Do último julgado, extrai-se trecho concernente à natureza das impugnações apresentadas em procedimento de usucapião extrajudicial que, pela clareza, merece transcrição:
“Quando se trata de impugnação manifestada em processo extrajudicial de usucapião, um ponto tem de ficar assente: nem o Oficial de Registro de Imóveis nem o Juiz Corregedor Permanente podem dirimir ou solucionar litígios. O julgamento da impugnação não se destina a compor lides. Pelo contrário: quando se julga uma impugnação dessa espécie, tudo o que se pode fazer é verificar a existência do litígio (caso em que cessa a instância administrativa, pois a contenda só pode ser resolvida por meio de ação contenciosa) ou constatar que, a despeito da contradição do interessado, verdadeira lide não há, mas tão-somente aparência dela (o que autoriza o prosseguimento na instância administrativa, na qual, como se sabe, tem de imperar o consenso, uma vez que o Oficial de Registro de Imóveis não é Juiz)”.

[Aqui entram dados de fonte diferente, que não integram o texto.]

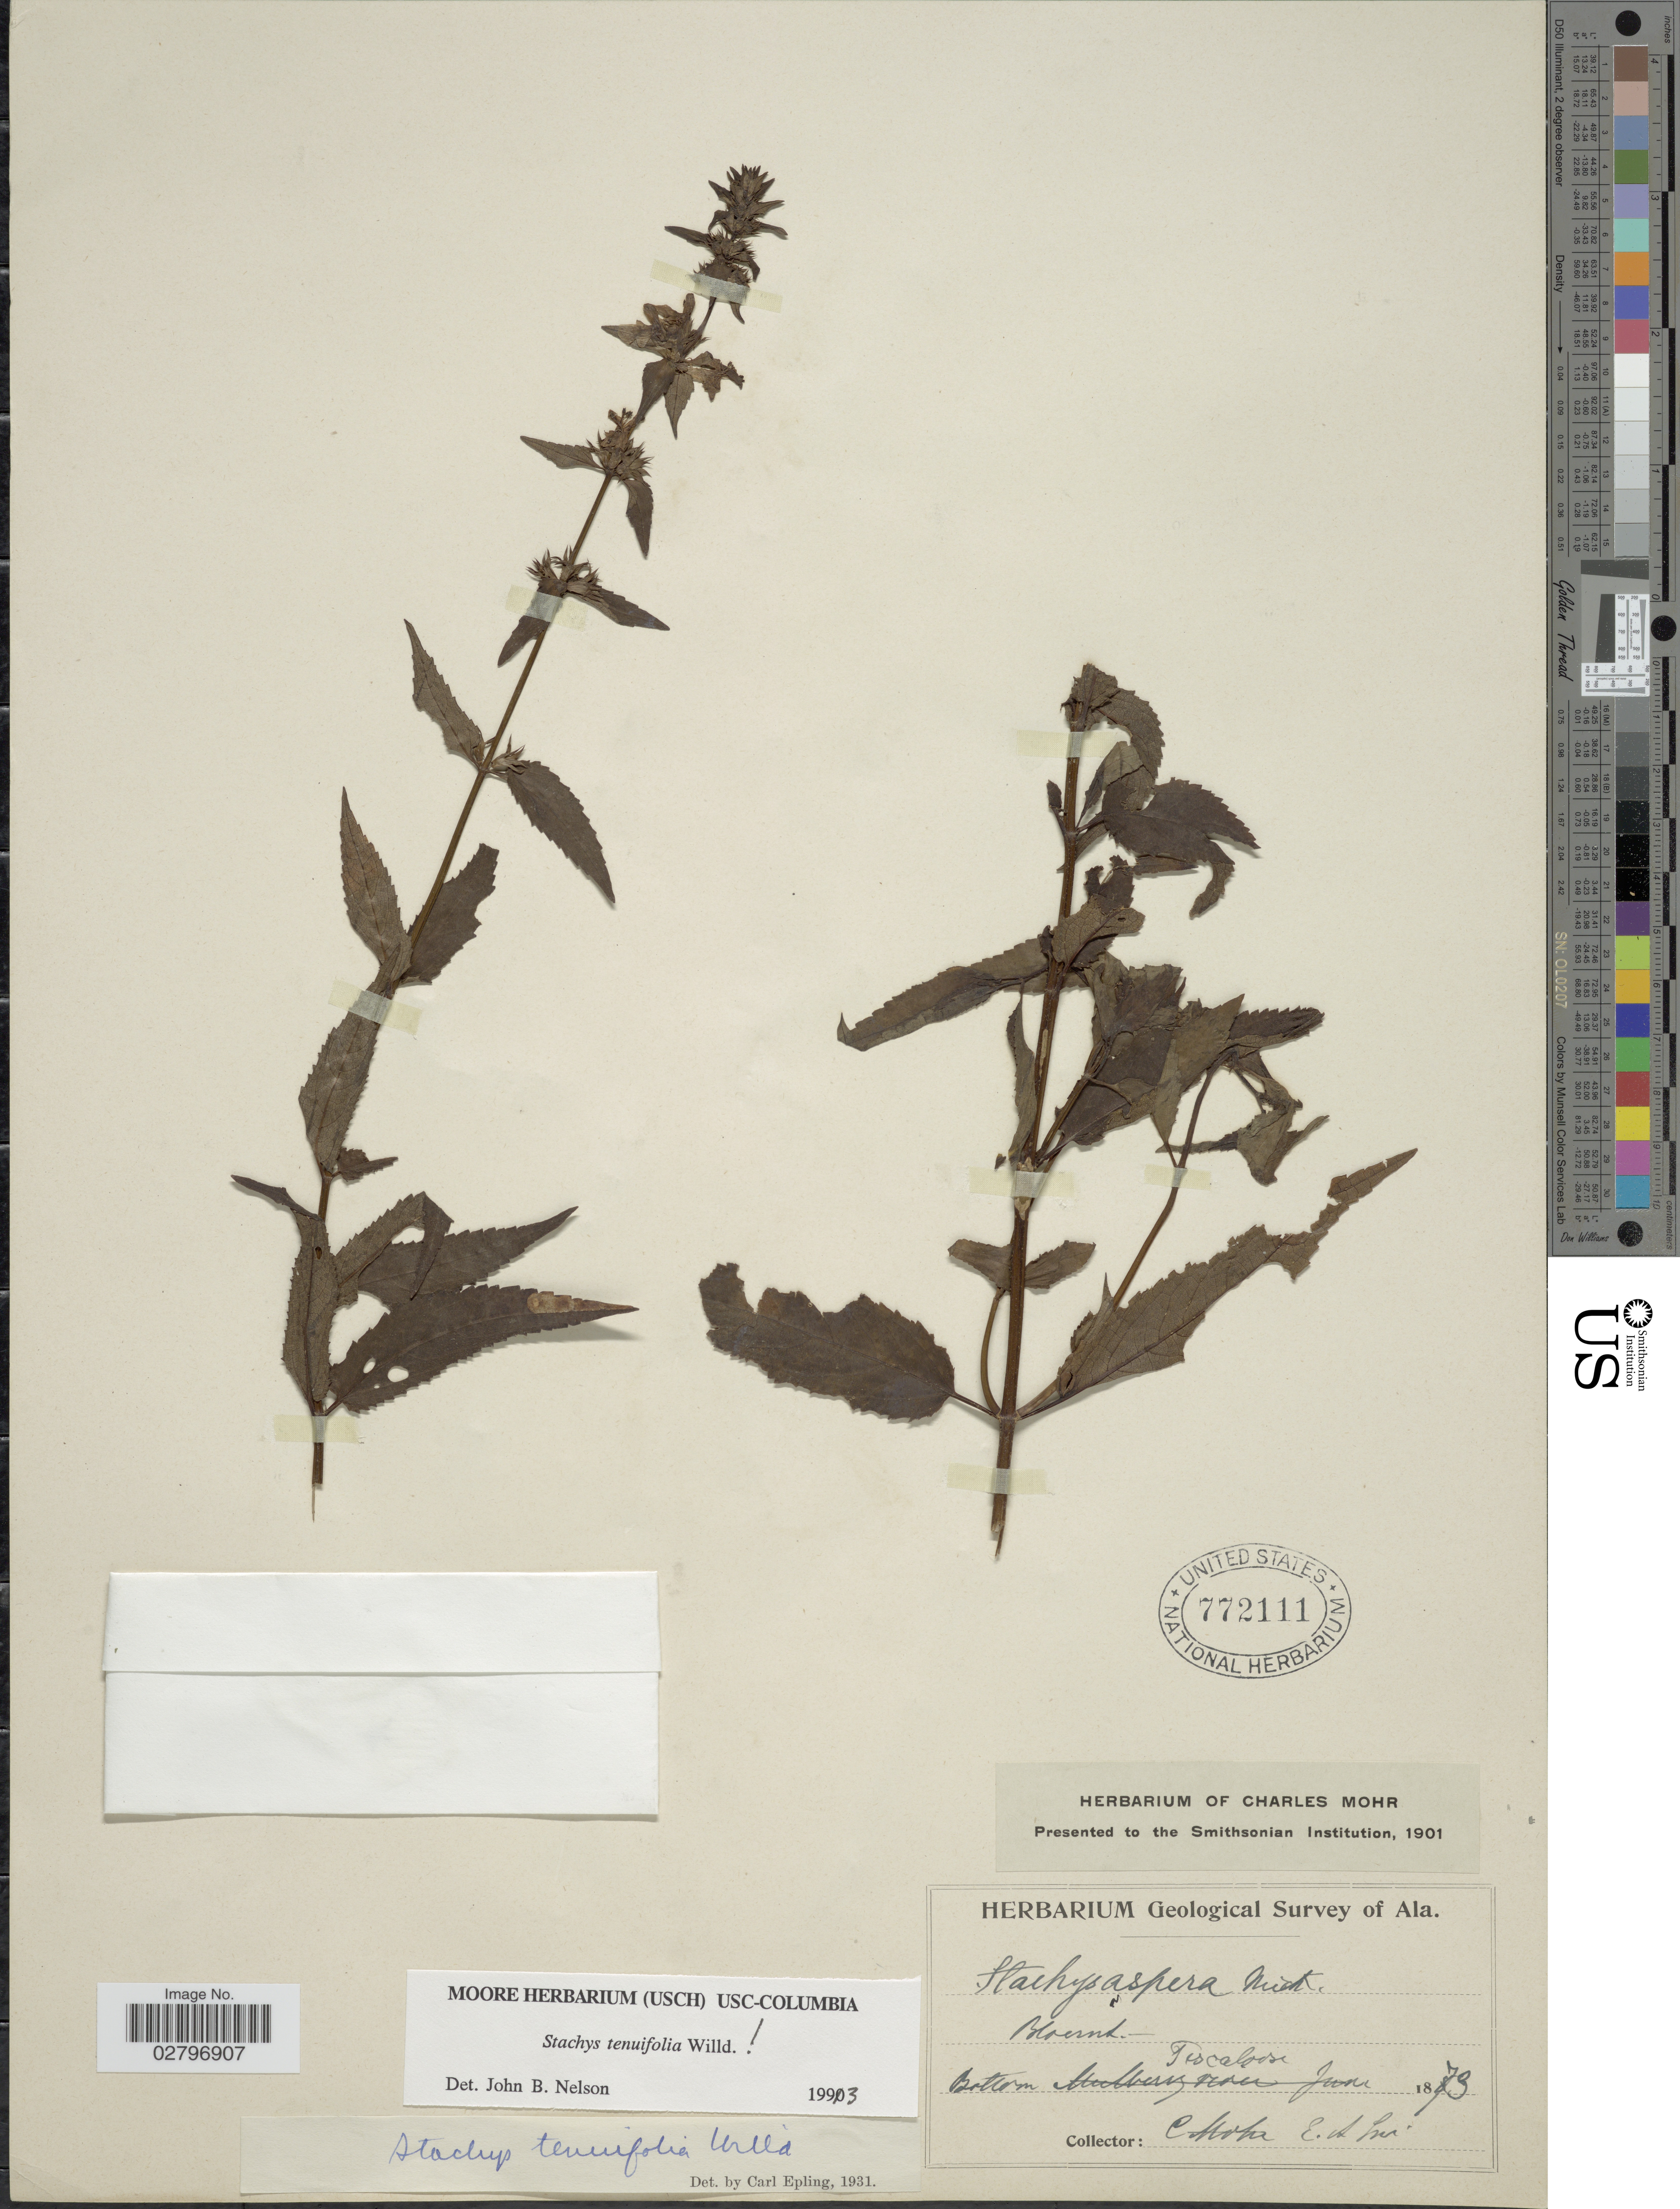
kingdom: Plantae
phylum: Tracheophyta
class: Magnoliopsida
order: Lamiales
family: Lamiaceae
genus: Stachys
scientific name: Stachys tenuifolia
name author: Willd.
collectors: E. A. Smith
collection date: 1873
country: United States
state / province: Alabama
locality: Bottom Tuscaloosa.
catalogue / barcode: US 772111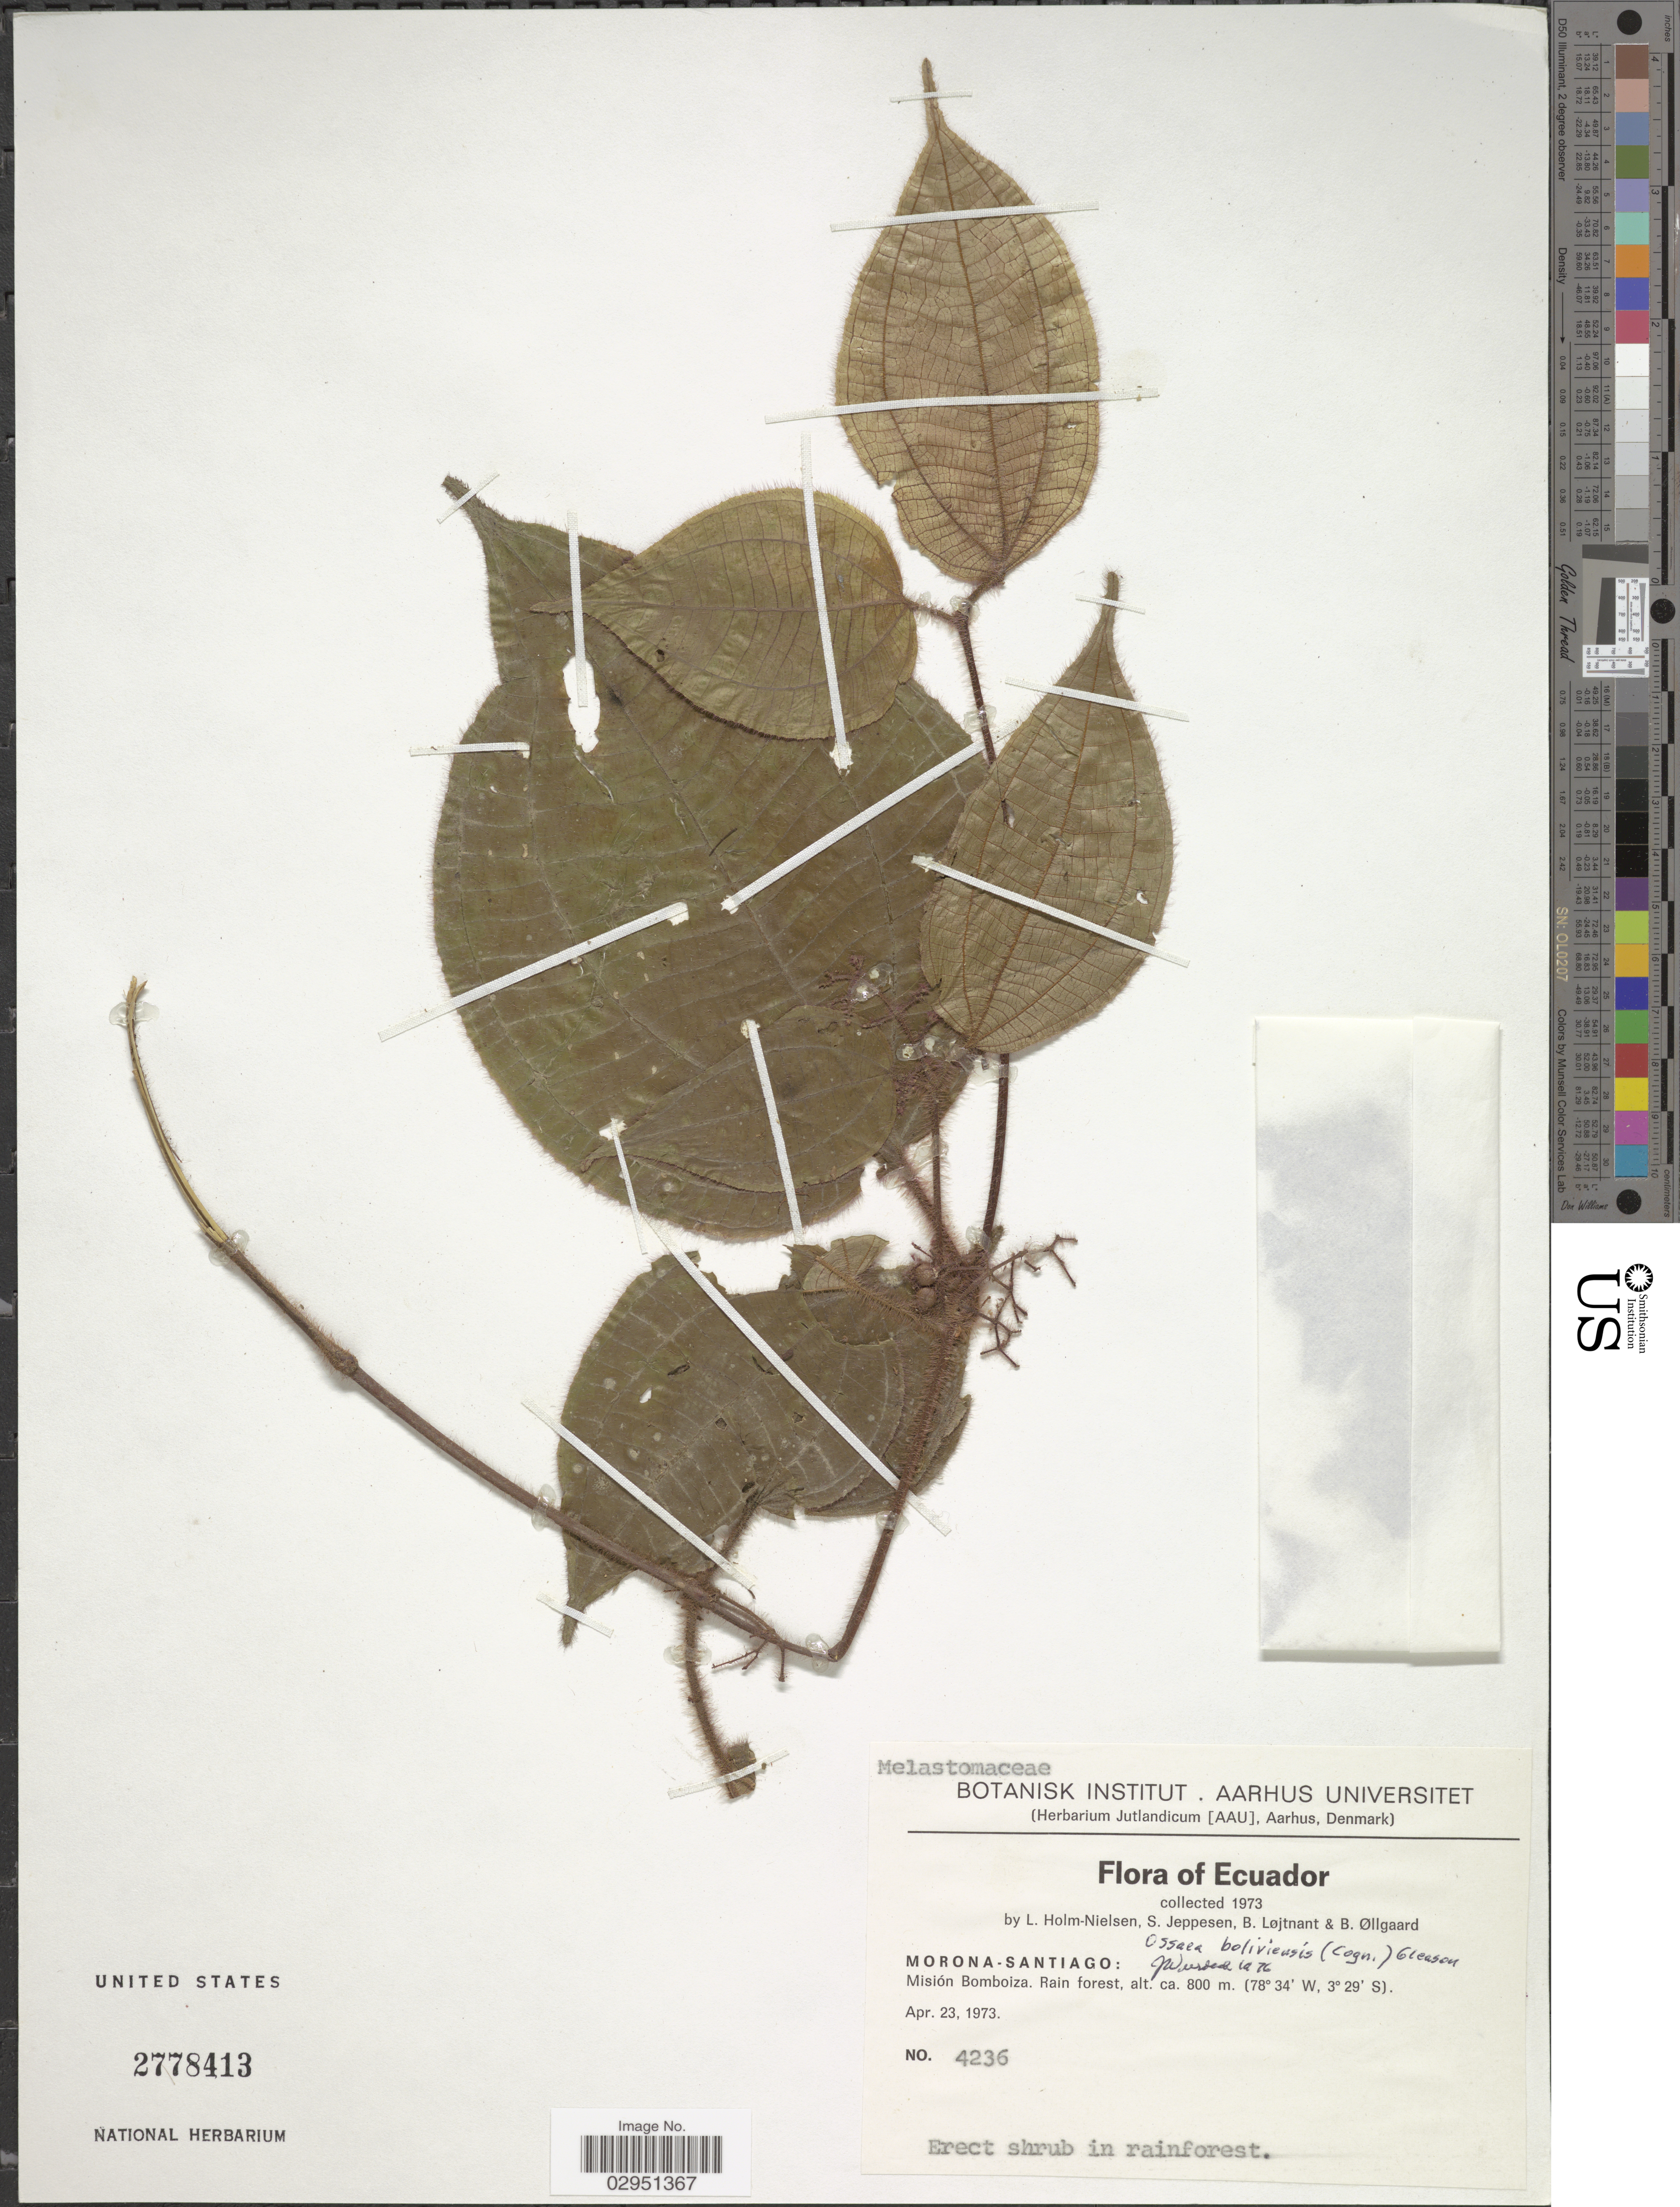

Finalmente, não se afirma aqui que a impugnação apresentada pelo ora apelante procede em algum de seus pontos; constata-se, apenas, que a insurgência não pode ser tida como infundada nesta via administrativa, merecendo análise em processo judicial.
Ante o exposto, pelo meu voto, dou provimento à apelação, determinando a extinção da usucapião extrajudicial, com cancelamento da prenotação e remessa dos interessados às vias ordinárias para solução do conflito, nos termos do item 420.7 do Capítulo XX das NSCGJ.
FRANCISCO LOUREIRO
Corregedor Geral da Justiça e Relator
NOTAS:
[1] 420.3. Se a impugnação for infundada, o Oficial de Registro de Imóveis rejeitá-la-á de plano por meio de ato motivado, do qual constem expressamente as razões pelas quais assim a considerou, e prosseguirá no procedimento extrajudicial caso o impugnante não recorra no prazo de 10 (dez) dias. Em caso de recurso, o impugnante apresentará suas razões ao Oficial de Registro de Imóveis, que intimará o requerente para, querendo, apresentar contrarrazões no prazo de 10 (dez) dias e, em seguida, encaminhará os autos ao juízo competente.
[2] § 10. Em caso de impugnação justificada do pedido de reconhecimento extrajudicial de usucapião, o oficial de registro de imóveis remeterá os autos ao juízo competente da comarca da situação do imóvel, cabendo ao requerente emendar a petição inicial para adequá-la ao procedimento comum, porém, em caso de impugnação injustificada, esta não será admitida pelo registrador, cabendo ao interessado o manejo da suscitação de dúvida nos moldes do art. 198 desta Lei.
[3] 420.2. Consideram-se infundadas a impugnação já examinada e refutada em casos iguais pelo juízo competente; a que o interessado se limita a dizer que a usucapião causará avanço na sua propriedade sem indicar, de forma plausível, onde e de que forma isso ocorrerá; a que não contém exposição, ainda que sumária, dos motivos da discordância manifestada; a que ventila matéria absolutamente estranha à usucapião.
[4] 420.5. Em qualquer das hipóteses acima previstas, os autos da usucapião serão encaminhados ao juízo competente que, de plano ou após instrução sumária, examinará apenas a pertinência da impugnação e, em seguida, determinará o retorno dos autos ao Oficial de Registro de Imóveis, que prosseguirá no procedimento extrajudicial se a impugnação for rejeitada, ou o extinguirá em cumprimento da decisão do juízo que acolheu a impugnação e remeteu os interessados às vias ordinárias, cancelando-se a prenotação.